= Tasks to perform =
A. Answer these questions using the article on Visa's quarterly earnings.
(i) What was Visa's net revenue for the period ending Dec. 31, 2022?
(ii) By about what percentage had Visa shares risen since the beginning of January?
(iii) What earnings multiple has Visa averaged over the past five years?
B. Copy the article on Visa's quarterly earnings word for word, from "Visa's business may" to "headwinds this year.".

··· Document passage

Credit card company Visa (NYSE:V) released its quarterly earnings report on Thursday. Net revenue of $7.9 billion for the period ending Dec. 31, 2022 was up 12% from the prior-year period. On a constant-dollar basis (i.e. excluding the impact of foreign exchange), The growth rate would have been 15%. Net income of $4.2 billion also rose by 6% during the period. On per-share basis, its adjusted earnings of $2.18 came in well above analyst estimates of $2.01. The company says it benefitted from "stable payments volume" and a resurgence in cross-border travel, which led to a strong quarter for the business. And those are trends that aren't likely to subside anytime soon as things return to normal.

Visa's business may continue to do well even if a recession hits this year as it could mean more cash-strapped consumers dipping into credit to pay for their purchases. That's one of the reasons this may be a top stock to own this year. Shares of Visa have been off to a strong start to the year and are up around 8% since the beginning of January – that's better than the S&P 500's gains of 6% thus far.

Trading at a multiple of 32 times earnings, Visa isn't a terribly cheap buy but it is trading below the 36 times earnings it has averaged over the past five years. With a strong profit margin of more than 50%, Visa's business has plenty of room to withstand inflationary pressures and economic headwinds this year.

For long-term investors, this is an easy stock to justify holding as Visa's business is likely to grow along with the economy.

······
··· Data records

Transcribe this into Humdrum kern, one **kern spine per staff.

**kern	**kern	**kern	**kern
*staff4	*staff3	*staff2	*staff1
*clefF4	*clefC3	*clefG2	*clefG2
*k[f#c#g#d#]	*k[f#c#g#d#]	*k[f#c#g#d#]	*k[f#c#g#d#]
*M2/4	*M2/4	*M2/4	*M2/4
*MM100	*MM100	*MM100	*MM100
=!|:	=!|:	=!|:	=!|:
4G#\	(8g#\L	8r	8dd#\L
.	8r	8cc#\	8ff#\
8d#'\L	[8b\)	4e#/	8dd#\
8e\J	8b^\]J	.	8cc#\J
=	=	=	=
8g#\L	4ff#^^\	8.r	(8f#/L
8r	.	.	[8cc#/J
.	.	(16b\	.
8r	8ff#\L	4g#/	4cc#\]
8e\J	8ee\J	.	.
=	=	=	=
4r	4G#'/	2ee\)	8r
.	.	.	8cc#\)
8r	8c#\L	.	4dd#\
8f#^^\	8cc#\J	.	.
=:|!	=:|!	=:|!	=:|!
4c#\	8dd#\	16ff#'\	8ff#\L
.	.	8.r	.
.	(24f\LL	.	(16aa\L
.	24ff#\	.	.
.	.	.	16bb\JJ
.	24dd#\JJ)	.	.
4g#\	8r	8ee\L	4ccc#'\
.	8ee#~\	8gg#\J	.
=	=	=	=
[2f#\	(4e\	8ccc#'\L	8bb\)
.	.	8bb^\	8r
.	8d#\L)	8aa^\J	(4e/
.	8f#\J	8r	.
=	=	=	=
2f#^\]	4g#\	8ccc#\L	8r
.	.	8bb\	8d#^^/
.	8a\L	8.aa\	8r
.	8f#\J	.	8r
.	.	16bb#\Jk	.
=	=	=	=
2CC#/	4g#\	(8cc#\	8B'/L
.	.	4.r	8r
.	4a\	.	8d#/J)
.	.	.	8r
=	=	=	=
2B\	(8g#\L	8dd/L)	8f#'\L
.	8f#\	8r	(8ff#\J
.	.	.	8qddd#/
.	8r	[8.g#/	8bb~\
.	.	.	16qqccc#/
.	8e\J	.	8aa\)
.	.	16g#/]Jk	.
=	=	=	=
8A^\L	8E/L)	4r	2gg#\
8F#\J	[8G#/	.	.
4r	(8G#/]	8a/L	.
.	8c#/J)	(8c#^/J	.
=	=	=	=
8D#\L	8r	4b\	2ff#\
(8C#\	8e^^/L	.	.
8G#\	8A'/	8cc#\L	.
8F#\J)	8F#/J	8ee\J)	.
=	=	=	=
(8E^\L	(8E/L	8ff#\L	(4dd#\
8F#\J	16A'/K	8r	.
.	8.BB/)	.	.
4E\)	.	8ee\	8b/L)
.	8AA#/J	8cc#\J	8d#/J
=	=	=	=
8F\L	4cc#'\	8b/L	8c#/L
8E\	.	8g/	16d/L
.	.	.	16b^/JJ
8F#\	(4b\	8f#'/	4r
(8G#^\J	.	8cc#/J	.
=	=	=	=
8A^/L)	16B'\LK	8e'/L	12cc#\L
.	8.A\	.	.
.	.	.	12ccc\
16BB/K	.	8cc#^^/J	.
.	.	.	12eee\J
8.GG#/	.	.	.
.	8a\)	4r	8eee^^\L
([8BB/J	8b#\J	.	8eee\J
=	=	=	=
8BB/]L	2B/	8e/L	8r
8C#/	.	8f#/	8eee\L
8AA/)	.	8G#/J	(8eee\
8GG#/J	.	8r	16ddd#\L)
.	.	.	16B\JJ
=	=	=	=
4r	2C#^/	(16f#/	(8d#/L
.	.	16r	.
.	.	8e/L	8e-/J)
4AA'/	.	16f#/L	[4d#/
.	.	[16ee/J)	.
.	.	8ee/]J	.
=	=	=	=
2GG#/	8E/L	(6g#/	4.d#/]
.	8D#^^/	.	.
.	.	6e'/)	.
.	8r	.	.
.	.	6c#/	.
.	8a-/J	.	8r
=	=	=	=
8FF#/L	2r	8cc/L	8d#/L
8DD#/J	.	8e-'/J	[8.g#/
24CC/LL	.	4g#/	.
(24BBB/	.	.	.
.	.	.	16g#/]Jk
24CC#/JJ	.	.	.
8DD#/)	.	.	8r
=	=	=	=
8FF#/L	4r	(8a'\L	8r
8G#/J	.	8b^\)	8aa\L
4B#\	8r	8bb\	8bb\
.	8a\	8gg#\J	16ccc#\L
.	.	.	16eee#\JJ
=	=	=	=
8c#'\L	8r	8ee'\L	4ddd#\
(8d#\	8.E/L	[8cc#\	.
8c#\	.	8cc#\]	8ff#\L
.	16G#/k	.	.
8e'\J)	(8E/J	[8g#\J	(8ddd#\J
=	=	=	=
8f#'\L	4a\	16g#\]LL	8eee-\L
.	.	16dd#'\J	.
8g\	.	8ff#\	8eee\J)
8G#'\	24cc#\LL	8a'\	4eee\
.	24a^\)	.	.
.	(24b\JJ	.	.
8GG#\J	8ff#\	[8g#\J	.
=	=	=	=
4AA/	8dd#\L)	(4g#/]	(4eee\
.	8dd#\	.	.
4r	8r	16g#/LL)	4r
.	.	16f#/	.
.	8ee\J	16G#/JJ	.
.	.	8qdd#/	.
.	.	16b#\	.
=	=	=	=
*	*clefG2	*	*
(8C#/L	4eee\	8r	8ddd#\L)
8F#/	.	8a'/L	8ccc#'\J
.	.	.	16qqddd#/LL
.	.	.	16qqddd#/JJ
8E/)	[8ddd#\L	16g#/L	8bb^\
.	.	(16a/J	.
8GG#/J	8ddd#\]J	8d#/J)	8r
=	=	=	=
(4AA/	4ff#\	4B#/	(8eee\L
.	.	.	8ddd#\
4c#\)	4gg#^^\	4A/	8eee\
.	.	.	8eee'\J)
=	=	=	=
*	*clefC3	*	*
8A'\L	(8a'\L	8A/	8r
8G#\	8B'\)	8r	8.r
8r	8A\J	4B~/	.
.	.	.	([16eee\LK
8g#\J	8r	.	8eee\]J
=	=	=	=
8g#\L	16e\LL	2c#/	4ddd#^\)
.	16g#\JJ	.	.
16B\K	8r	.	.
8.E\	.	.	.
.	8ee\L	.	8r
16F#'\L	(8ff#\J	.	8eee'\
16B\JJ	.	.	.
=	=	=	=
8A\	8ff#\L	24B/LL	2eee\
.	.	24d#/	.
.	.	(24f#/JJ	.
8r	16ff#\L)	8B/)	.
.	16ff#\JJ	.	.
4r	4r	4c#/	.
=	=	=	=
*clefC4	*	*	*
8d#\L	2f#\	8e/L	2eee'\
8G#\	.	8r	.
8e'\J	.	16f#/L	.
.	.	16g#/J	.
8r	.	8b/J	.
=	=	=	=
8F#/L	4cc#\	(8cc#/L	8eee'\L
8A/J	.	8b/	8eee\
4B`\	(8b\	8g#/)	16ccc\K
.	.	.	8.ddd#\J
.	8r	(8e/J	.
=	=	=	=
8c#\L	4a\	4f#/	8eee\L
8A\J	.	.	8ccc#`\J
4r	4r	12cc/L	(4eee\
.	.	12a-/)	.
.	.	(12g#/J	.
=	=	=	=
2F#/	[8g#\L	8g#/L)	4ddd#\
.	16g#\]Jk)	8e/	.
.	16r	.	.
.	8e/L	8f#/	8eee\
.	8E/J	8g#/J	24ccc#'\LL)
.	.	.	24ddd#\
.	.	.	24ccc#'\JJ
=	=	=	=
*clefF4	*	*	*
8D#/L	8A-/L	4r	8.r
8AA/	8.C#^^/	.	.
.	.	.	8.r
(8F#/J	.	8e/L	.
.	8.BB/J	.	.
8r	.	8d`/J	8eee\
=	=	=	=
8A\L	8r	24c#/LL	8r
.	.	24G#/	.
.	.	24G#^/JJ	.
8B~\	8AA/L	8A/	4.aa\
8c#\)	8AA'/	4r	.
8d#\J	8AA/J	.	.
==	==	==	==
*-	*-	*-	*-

······

= Outputs for the tasks =
A.
(i) $7.9 billion
(ii) Around 8%
(iii) 36 times earnings

B.
Visa's business may continue to do well even if a recession hits this year as it could mean more cash-strapped consumers dipping into credit to pay for their purchases. That's one of the reasons this may be a top stock to own this year. Shares of Visa have been off to a strong start to the year and are up around 8% since the beginning of January – that's better than the S&P 500's gains of 6% thus far.

Trading at a multiple of 32 times earnings, Visa isn't a terribly cheap buy but it is trading below the 36 times earnings it has averaged over the past five years. With a strong profit margin of more than 50%, Visa's business has plenty of room to withstand inflationary pressures and economic headwinds this year.